Exercise goal | Below, find each line holding "raquelstolf" and state how many there are, using the number alone.

Record extracts |
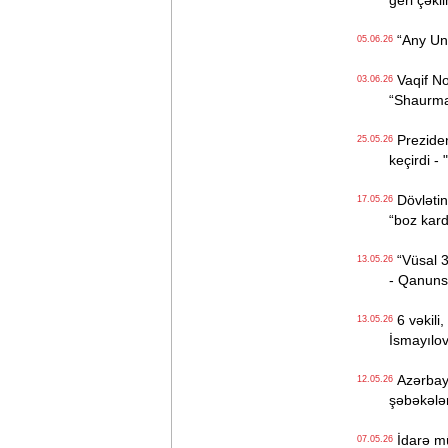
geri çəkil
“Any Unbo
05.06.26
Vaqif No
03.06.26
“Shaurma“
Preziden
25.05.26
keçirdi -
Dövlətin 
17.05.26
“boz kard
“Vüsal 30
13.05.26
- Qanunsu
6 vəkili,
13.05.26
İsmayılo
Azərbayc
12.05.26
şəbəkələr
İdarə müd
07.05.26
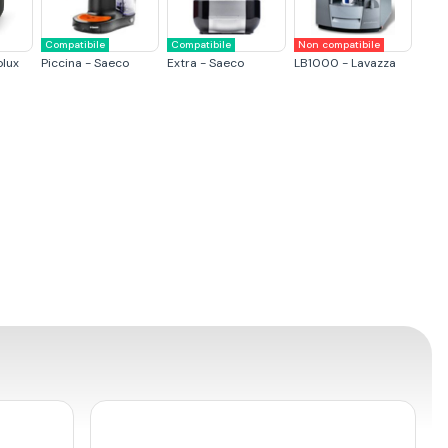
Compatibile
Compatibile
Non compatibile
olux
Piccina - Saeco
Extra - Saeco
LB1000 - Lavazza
...
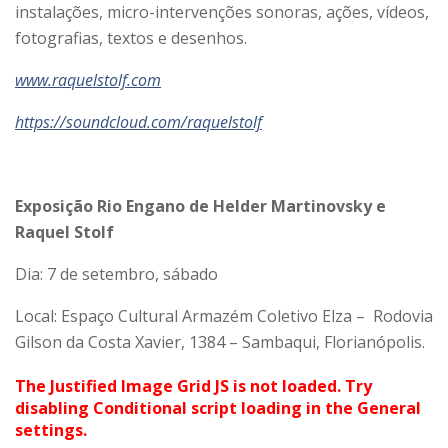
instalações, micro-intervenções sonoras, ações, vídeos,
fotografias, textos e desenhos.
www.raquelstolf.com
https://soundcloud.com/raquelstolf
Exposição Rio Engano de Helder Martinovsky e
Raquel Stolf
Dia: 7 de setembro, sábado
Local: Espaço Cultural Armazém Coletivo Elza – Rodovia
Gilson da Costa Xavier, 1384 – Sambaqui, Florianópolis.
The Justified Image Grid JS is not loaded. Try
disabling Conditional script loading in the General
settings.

Answer space | 2